Irrelevant. OP has no frame of reference, having just recently relocated, and while you are privileged to live in an area with the equipment to handle such storms, others do not have such good fortune. Many southern states are already cursed with poverty and nigh-incompetent leadership that exacerbates the problems in these emergency situations. In the case of Mississippi, whole swathes of people across the delta region live without electricity; the roads in many places through the state are cracked and cratered to the point that they are dangerous to drive on in the best conditions, much less after being iced over. It's true that often southern drivers make their problems worse by overcompensating on the icy roads, thus increasing their risks for accidents. I agree panicking does not help in these situations. But minimizing the well-warranted anxiety (I remember five bone-racking days without power during the ice storm in 1995) of so many people into a judgmental statement about how southerners should just chill out (pun intended) is not going to make anyone less afraid of what they see on the news.

RedPillSucks 31

@44 people still have to work. Not all employers give their workers a break in bad weather

grizzlybear26 7

#35 Why don't you go drive without 4 wheel drive. See how far you get. I bet not far

Ok 60 I will I'll bet you I'll do over 10000miles without 4 wheel drive in storms...oh wait I already have

grizzlybear26 7

Yay!!! You can actually drive good in winter storms! Let me give you a cookie for that. It's called chains around your tires

Agreed 57. And that's exactly what grinds my gears about the storm from 2 weeks ago. The storm was forecasted to begin mid-day, so employers had no business forcing their people to come into work (except for essential employees) and children shouldn't have been required to come to school that day.

#80 I'm from Minnesota and I can't think of a single time I've seen someone with chains on their tires. And the majority of our cars don't have four wheel drive either. It's definitely possible to drive on bad roads without chains or four wheel drive, you just need to slow down a bit!

80 I don't have have chains or studded tires both are illegal here.

#30 I live in MA and I don't have snow tires or snow chains and have driven on the highway during a snow storm and actually passed the salt trucks on my way to my college. So I was driving on an unsalted highway. Not everyone is as extremely prepared as you think for snow. Driving just needs to be much slower. I couldn't go passed 40 mph.

iglesia 11

I would love 105 degree weather right about now...
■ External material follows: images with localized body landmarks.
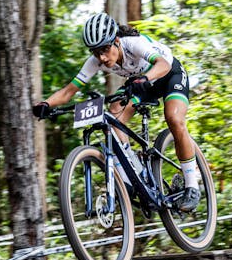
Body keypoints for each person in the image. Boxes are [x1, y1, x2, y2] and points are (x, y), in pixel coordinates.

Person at [33, 12, 200, 212]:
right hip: (142, 83)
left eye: (105, 49)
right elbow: (68, 91)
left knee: (174, 118)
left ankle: (192, 186)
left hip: (169, 75)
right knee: (114, 114)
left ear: (117, 41)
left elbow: (162, 64)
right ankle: (135, 173)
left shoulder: (133, 44)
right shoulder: (96, 61)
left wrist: (145, 80)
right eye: (96, 52)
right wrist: (46, 104)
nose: (102, 57)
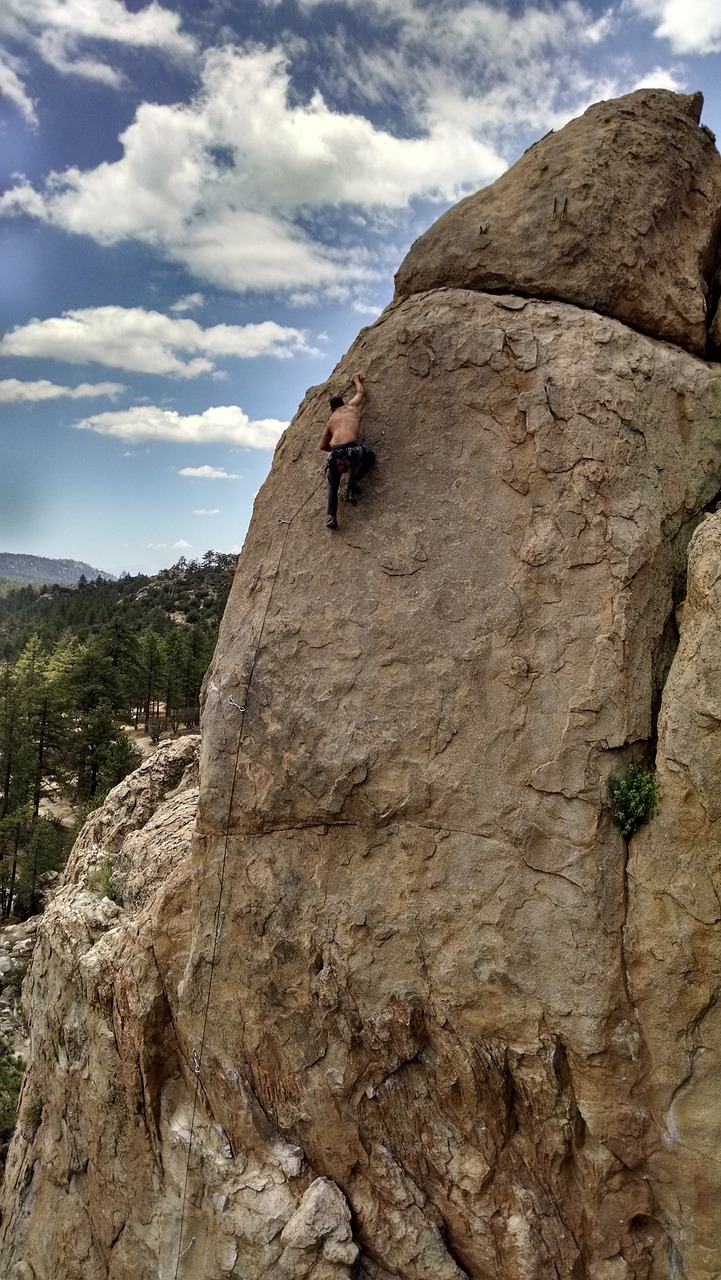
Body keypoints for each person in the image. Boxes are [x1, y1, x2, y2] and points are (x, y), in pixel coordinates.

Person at [319, 372, 375, 529]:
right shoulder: (351, 407)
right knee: (370, 457)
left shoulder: (331, 421)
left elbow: (322, 445)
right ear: (343, 403)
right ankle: (355, 479)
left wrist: (336, 451)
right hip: (352, 449)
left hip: (336, 452)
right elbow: (361, 392)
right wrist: (356, 379)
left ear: (332, 409)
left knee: (333, 485)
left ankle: (332, 518)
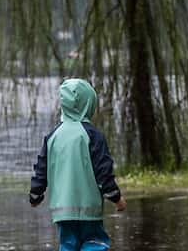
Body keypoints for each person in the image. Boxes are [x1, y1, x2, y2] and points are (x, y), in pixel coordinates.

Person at [30, 78, 126, 251]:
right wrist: (116, 198)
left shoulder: (53, 136)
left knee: (67, 244)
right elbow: (103, 172)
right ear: (89, 104)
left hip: (62, 209)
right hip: (89, 208)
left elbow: (41, 170)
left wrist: (36, 194)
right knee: (94, 242)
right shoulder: (92, 135)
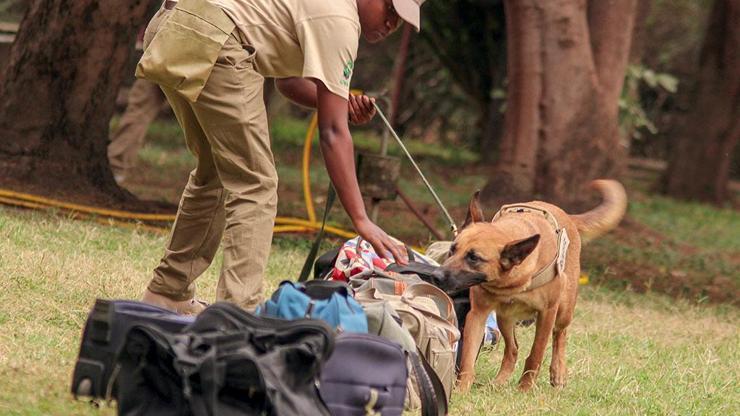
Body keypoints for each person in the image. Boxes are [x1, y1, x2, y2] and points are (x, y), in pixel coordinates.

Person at [136, 0, 426, 314]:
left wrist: (342, 104)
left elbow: (287, 83)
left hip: (177, 24)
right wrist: (361, 219)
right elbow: (332, 132)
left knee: (216, 172)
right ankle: (239, 315)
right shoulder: (341, 20)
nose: (391, 25)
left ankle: (168, 292)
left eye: (400, 21)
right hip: (217, 41)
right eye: (391, 12)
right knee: (256, 185)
Haha, it's the same here. My entire country isn't prepared for snow, so it went something like "we might see a snowflake or two---" "SCHOOLS ARE CLOSED, WORKPLACES ARE CLOSED, ALL THE ROADS ARE CLOSED. STAY AT HOME AND PRAY FOR SALVATION."

I had 2' of snow on my truck this morning and maybe another 3' tomorrow morning but I'll just brush it off and go to work.
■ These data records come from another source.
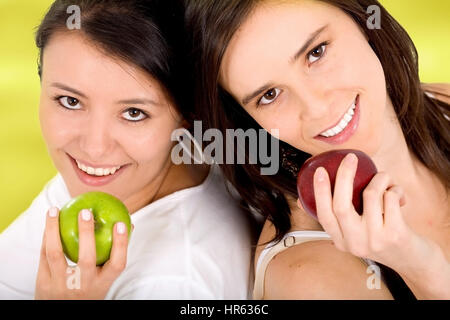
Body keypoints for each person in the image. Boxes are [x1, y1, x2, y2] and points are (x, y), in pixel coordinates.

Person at [185, 0, 450, 299]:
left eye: (316, 52)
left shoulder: (443, 100)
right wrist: (425, 273)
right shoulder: (308, 275)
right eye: (270, 95)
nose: (317, 108)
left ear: (362, 19)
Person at [0, 0, 256, 300]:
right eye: (70, 101)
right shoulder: (139, 175)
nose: (94, 148)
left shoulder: (176, 282)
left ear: (187, 115)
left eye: (134, 113)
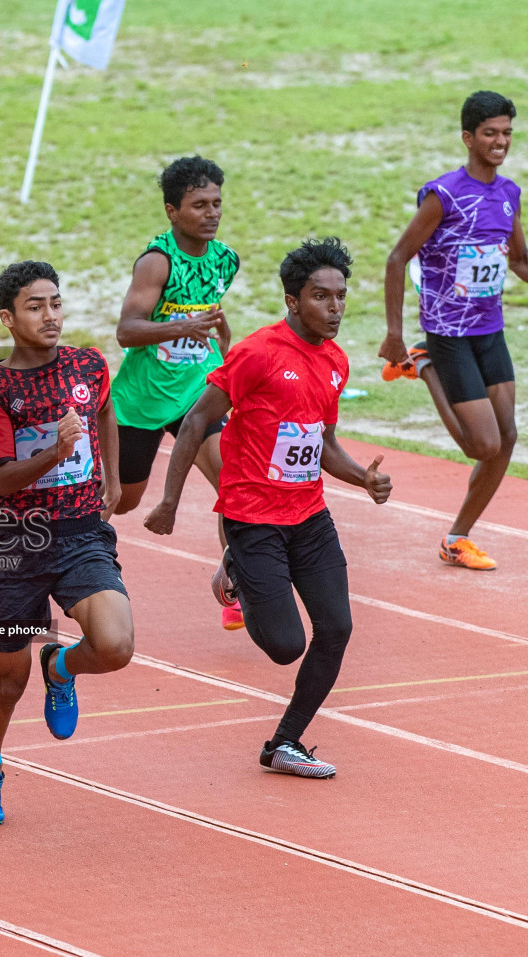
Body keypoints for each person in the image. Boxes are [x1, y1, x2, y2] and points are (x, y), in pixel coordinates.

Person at [144, 239, 392, 778]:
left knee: (337, 629)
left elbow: (321, 444)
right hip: (253, 519)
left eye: (342, 297)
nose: (335, 308)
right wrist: (169, 500)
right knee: (285, 646)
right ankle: (237, 565)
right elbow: (193, 422)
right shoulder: (257, 352)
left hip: (309, 517)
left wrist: (363, 479)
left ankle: (285, 743)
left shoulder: (336, 363)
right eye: (321, 297)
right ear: (292, 300)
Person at [0, 261, 134, 824]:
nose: (51, 316)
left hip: (82, 532)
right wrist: (55, 455)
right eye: (35, 307)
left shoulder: (88, 364)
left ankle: (61, 667)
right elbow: (1, 480)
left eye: (56, 303)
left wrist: (111, 475)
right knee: (7, 684)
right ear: (8, 319)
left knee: (115, 646)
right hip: (19, 542)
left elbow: (104, 410)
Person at [379, 90, 528, 570]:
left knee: (506, 439)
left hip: (490, 331)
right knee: (481, 444)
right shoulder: (442, 195)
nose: (500, 141)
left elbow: (521, 261)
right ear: (468, 138)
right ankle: (423, 366)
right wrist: (395, 334)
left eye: (507, 132)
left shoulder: (508, 195)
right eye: (490, 133)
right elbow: (397, 258)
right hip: (447, 333)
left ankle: (457, 538)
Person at [110, 155, 243, 630]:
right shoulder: (156, 261)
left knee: (234, 486)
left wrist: (223, 351)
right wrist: (185, 325)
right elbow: (127, 331)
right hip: (142, 399)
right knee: (121, 501)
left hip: (196, 391)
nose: (211, 213)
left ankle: (236, 582)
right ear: (172, 210)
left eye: (217, 204)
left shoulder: (226, 260)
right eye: (198, 205)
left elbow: (213, 311)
I'm in toronto and we had a ice storm that knocked out power for a week... Tell him to suck it up

Y'all are used to ice and snow. We aren't.

#115 being used to ice and snow does absolutely nothing for you when it knocks your power out.

It's does when the temperature inside your house is the same temperature outside

And it was 20 F in Toronto when that happened. Also as all Canadians know Toronto is our wussiest city

Same here. Im sorry it's sad. Im from up north as well.

pennamay 11

Southerners act like they've never seen snow before. Ally they get is ice. And yet they still try to drive one ice.

grizzlybear26 7
skipper2009 18

Southerners don't know what a real snowstorm is even of it bit them in the ass.

Every place has its own weather panics. I'm Canadian and didn't have power for 8 days because of the ice storm. I was also in a car the first day it hit and I've never been more scared in my life because the driver was being an idiot and not driving slowly. It's not just southerners who don't know how to deal in storms.